### Text block:
****************

During 2013–14 Heineken Cup, O'Shea led Quins to second in their pool, 9th overall dropping them down to the quarter-finals of the 2013–14 European Challenge Cup. After beating Stade Français 29–6, they failed to progress past the semi-finals after being defeated by Northampton Saints 10–18 in what was an all-England semi-finals. In the Premiership, Saracens beat Quins 31–17 in the semi-finals, while they also failed to get out of their group in the 2013–14 LV Cup. Harlequins dropped even further down the table during the 2014–15 Aviva Premiership, finishing 8th overall, which also meant they dropped out of the top flight European tournament. Quins did, however, make it all the way to the final of the 2015–16 European Rugby Challenge Cup, but were defeated by Montpellier 26–19, which was O'Shea's last match in charge of the team. On 20 January 2016, Harlequins announced that he would be leaving the club at the end of the season, after 6 years in the Director of Rugby role.

====Honours====

Harlequins
- English Premiership
  - Winners: 2012
- European Rugby Challenge Cup
  - Winners: 2011
  - Runners-up: 2016
- Anglo-Welsh Cup
  - Winners: 2013

London Irish
- Anglo-Welsh Cup
  - Winners: 2002

===Head coach of Italy===
On 25 March 2016, after months of speculation, O'Shea was named the new head coach of the Italian national team, bringing with him Englishman Mike Catt. O'Shea's first match in charge was during the 2016 June internationals, where Italy toured the Americas. The tour began with a closely fought defeat to Argentina 30–24, before going onto beat the United States, 24–20, and Canada, 20–18. During the 2016 end of year tests, having heavily lost to New Zealand 68–10, O'Shea on 19 November, helped Italy to their first-ever victory against South Africa winning 20–18. However, the following week saw Italy lose to Tonga for the first time since 1999, 19–17.

****************

### Supplied material:
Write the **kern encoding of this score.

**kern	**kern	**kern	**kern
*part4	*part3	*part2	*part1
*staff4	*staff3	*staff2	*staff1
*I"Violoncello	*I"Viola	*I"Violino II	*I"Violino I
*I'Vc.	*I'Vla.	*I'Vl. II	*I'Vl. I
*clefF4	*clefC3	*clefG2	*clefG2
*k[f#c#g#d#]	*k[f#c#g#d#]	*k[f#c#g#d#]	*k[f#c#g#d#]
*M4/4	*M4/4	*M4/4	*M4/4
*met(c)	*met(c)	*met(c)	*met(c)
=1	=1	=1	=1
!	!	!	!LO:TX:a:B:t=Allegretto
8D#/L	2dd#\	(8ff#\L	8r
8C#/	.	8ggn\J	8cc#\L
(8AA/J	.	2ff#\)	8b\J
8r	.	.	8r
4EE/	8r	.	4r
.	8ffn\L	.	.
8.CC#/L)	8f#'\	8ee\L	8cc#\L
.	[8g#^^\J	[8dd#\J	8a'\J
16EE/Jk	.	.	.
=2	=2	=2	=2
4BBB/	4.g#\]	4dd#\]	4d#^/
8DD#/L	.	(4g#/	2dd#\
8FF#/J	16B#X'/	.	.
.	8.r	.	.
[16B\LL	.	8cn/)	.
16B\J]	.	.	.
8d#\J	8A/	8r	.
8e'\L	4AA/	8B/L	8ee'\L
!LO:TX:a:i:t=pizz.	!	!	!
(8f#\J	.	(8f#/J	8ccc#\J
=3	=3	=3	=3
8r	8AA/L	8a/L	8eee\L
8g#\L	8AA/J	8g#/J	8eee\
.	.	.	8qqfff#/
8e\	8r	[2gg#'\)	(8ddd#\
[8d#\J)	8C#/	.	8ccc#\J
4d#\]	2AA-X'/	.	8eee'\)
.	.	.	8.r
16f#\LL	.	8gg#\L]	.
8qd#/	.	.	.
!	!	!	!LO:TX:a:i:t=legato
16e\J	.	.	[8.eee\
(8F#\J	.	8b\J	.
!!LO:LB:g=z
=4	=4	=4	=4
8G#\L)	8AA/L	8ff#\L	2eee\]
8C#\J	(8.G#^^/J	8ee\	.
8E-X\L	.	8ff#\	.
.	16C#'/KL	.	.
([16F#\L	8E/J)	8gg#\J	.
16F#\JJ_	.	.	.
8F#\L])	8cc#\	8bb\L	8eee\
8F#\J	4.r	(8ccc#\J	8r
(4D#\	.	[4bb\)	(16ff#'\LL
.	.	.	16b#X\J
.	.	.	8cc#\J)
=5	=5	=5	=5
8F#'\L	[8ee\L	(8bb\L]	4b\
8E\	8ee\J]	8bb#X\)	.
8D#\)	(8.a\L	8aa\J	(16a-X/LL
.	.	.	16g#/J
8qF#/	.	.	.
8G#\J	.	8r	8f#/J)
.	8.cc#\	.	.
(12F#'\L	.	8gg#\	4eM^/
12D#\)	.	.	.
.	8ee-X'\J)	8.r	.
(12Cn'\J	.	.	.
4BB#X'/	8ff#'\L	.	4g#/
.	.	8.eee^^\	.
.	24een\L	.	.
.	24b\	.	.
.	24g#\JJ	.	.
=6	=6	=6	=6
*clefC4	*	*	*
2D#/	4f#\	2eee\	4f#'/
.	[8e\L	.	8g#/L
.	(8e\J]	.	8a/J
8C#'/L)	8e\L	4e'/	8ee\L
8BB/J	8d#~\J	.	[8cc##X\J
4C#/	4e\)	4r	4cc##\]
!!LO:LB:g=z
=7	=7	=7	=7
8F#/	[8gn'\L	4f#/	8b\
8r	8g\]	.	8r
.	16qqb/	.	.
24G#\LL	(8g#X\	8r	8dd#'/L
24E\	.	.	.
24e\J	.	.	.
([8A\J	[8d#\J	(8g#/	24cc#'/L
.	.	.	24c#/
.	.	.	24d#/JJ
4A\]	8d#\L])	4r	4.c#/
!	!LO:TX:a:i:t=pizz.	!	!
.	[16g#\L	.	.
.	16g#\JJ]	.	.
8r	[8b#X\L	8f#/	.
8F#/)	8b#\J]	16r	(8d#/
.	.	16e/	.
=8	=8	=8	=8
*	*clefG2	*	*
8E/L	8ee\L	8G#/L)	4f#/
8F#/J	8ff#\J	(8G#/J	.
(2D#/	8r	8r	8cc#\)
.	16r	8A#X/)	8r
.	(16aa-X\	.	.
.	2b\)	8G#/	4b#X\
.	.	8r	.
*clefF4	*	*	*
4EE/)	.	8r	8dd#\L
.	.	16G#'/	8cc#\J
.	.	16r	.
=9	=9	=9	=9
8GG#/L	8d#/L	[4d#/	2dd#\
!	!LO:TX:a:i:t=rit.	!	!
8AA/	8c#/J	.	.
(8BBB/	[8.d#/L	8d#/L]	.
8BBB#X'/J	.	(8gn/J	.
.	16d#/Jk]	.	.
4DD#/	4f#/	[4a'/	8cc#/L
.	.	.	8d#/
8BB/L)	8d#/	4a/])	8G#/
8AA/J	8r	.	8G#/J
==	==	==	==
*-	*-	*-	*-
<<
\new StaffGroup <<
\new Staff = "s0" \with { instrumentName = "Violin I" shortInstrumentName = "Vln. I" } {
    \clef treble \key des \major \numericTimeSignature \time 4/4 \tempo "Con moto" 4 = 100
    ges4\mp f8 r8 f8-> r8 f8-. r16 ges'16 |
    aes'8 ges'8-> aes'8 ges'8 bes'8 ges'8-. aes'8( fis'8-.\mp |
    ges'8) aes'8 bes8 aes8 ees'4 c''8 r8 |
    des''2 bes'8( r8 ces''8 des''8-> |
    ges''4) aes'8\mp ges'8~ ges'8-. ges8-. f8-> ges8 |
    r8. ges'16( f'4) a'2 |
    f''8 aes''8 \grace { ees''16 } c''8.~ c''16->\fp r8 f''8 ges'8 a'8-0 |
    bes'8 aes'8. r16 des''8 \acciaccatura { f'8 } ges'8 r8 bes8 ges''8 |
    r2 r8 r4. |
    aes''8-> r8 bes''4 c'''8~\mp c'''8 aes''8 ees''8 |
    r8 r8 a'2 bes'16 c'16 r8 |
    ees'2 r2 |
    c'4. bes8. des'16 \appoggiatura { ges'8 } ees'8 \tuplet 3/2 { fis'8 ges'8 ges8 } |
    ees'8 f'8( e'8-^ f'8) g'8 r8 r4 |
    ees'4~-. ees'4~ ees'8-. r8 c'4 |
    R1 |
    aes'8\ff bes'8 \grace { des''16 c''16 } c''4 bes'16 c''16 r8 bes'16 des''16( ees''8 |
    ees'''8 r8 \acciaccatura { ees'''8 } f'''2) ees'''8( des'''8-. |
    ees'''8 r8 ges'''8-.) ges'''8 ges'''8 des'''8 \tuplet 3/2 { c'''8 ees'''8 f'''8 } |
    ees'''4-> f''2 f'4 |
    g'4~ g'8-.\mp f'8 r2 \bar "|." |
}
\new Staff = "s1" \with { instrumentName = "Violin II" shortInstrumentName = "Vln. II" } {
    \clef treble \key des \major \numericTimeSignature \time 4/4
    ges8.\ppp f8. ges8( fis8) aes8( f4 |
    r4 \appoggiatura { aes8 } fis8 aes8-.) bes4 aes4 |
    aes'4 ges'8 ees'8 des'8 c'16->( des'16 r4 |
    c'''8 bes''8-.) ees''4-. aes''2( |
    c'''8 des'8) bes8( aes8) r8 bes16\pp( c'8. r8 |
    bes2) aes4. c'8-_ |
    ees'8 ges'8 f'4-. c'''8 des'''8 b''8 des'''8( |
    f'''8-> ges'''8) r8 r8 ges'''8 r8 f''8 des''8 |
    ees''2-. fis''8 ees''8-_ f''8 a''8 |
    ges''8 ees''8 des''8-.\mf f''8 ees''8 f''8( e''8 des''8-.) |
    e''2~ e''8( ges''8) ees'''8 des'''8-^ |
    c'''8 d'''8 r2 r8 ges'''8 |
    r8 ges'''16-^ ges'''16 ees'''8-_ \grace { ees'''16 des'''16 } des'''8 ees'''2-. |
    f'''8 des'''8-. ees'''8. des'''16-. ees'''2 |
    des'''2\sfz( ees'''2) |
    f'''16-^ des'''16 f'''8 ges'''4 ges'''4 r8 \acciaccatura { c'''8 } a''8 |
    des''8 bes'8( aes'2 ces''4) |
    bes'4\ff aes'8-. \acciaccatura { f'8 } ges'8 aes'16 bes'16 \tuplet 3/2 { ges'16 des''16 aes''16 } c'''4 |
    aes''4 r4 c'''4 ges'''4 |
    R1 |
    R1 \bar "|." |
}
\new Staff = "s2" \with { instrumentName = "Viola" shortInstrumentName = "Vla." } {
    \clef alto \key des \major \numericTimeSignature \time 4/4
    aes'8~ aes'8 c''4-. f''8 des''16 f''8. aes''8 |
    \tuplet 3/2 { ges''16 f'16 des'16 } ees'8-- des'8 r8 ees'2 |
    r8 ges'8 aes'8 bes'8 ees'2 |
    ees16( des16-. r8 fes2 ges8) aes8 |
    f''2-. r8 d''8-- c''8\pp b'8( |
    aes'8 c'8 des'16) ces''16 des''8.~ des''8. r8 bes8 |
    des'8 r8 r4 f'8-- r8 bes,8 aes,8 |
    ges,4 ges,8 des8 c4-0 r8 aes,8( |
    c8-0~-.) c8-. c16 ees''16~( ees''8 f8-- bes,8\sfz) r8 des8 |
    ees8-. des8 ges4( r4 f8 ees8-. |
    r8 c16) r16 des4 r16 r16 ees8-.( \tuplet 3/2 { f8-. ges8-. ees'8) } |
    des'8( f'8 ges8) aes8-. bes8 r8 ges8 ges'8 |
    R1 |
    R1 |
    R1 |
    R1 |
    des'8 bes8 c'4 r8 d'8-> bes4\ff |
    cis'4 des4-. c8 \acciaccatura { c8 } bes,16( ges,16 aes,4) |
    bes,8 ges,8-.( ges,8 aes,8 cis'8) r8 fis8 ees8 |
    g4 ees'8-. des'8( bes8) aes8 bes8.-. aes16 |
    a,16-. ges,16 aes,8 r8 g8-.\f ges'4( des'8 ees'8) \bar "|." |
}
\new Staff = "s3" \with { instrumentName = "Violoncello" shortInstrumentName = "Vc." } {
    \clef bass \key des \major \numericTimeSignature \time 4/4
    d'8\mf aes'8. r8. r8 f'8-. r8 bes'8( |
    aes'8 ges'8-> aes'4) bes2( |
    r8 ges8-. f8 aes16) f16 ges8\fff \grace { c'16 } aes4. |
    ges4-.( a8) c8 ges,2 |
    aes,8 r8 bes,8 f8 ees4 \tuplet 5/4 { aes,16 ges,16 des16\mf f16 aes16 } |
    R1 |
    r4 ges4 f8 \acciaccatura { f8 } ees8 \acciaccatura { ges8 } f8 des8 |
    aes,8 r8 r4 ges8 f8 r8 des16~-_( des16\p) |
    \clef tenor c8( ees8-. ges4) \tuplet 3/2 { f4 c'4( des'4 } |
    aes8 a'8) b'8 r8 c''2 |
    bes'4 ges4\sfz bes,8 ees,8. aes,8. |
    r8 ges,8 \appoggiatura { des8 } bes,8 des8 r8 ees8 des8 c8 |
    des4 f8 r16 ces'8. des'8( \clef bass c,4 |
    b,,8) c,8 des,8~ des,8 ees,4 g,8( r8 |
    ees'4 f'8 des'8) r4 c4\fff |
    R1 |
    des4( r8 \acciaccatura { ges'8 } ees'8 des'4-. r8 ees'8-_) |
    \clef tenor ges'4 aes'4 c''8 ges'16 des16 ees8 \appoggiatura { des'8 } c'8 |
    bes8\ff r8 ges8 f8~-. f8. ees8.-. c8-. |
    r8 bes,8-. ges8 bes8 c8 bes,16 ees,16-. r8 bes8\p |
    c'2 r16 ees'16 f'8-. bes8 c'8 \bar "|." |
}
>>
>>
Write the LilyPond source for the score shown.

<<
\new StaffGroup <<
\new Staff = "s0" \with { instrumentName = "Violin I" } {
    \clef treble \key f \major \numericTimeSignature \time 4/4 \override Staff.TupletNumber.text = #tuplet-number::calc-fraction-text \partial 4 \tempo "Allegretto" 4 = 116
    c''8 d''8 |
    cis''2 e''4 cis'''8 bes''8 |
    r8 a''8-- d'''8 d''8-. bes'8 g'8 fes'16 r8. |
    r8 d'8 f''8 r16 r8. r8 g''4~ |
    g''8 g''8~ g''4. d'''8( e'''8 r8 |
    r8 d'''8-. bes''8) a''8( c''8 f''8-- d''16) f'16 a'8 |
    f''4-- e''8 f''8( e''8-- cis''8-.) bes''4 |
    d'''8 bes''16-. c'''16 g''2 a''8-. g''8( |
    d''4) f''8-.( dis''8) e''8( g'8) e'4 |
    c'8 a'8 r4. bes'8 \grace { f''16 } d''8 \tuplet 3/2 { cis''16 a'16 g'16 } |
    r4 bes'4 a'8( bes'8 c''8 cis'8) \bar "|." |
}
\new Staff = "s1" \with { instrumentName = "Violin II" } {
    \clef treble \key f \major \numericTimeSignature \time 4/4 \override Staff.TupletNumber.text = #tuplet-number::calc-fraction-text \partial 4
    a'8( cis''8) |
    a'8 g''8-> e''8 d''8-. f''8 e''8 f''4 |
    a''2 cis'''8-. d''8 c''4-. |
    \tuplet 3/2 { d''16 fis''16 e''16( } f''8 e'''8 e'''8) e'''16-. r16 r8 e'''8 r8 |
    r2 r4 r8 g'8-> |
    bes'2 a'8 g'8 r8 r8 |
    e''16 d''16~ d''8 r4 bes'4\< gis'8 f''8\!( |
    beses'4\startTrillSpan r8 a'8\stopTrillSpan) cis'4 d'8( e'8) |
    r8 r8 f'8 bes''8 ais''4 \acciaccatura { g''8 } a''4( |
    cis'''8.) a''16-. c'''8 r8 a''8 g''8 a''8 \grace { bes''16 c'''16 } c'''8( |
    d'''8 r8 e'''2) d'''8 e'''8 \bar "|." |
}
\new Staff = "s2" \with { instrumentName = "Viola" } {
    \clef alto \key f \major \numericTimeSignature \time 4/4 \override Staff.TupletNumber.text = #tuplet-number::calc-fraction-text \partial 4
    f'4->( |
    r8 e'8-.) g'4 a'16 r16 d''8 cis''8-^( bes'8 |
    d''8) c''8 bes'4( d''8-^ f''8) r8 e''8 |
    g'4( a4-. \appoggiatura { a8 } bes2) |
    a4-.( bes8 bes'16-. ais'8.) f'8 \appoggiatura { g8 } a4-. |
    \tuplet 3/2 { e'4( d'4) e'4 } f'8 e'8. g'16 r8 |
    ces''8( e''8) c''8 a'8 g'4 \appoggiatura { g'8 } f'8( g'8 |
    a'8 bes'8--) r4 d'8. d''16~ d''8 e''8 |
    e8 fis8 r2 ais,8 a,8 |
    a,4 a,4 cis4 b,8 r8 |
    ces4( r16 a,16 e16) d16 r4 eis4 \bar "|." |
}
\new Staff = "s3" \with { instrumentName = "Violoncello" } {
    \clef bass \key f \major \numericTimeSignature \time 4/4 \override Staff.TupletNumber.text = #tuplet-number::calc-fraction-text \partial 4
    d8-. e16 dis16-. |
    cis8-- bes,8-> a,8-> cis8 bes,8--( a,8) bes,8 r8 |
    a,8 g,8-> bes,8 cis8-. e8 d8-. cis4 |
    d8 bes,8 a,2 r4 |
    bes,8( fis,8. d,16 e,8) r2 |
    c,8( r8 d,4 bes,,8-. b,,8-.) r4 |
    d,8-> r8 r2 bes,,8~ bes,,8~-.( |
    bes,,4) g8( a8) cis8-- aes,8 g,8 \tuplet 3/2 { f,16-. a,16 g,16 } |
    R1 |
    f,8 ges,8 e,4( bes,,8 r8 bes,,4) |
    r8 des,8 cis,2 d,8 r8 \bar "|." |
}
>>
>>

****************

### Work request 1:
For each statement about the text on O'Shea's coaching career, answer yes or no and quote the words from the text that decide it. (a) Harlequins finished 8th in the 2014–15 Aviva Premiership. (b) O'Shea's first match in charge of Italy was against New Zealand. (c) Italy won 20–18 against South Africa.
### Work request 2:
Please rewrite the paragraph of the O'Shea coaching text that begins "On 25 March 2016" as a short list, keeping its main facts.
### Work request 3:
In the O'Shea coaching text, by what score did Montpellier defeat Harlequins in the final of the 2015–16 European Rugby Challenge Cup?
The listing has no connection to the text on O'Shea's coaching career.

### Your solution 1:
(a) Yes: "finishing 8th overall"
(b) No: "O'Shea's first match in charge was during the 2016 June internationals, where Italy toured the Americas"
(c) Yes: "helped Italy to their first-ever victory against South Africa winning 20–18"

### Your solution 2:
- 25 March 2016: after months of speculation, O'Shea was named head coach of Italy, bringing Englishman Mike Catt with him.
- 2016 June internationals (tour of the Americas), his first matches in charge: lost 30–24 to Argentina, beat the United States 24–20 and beat Canada 20–18.
- 2016 end-of-year tests: lost heavily, 68–10, to New Zealand. On 19 November beat South Africa 20–18, Italy's first-ever win against them. The following week lost 19–17 to Tonga, the first loss to Tonga since 1999.

### Your solution 3:
26–19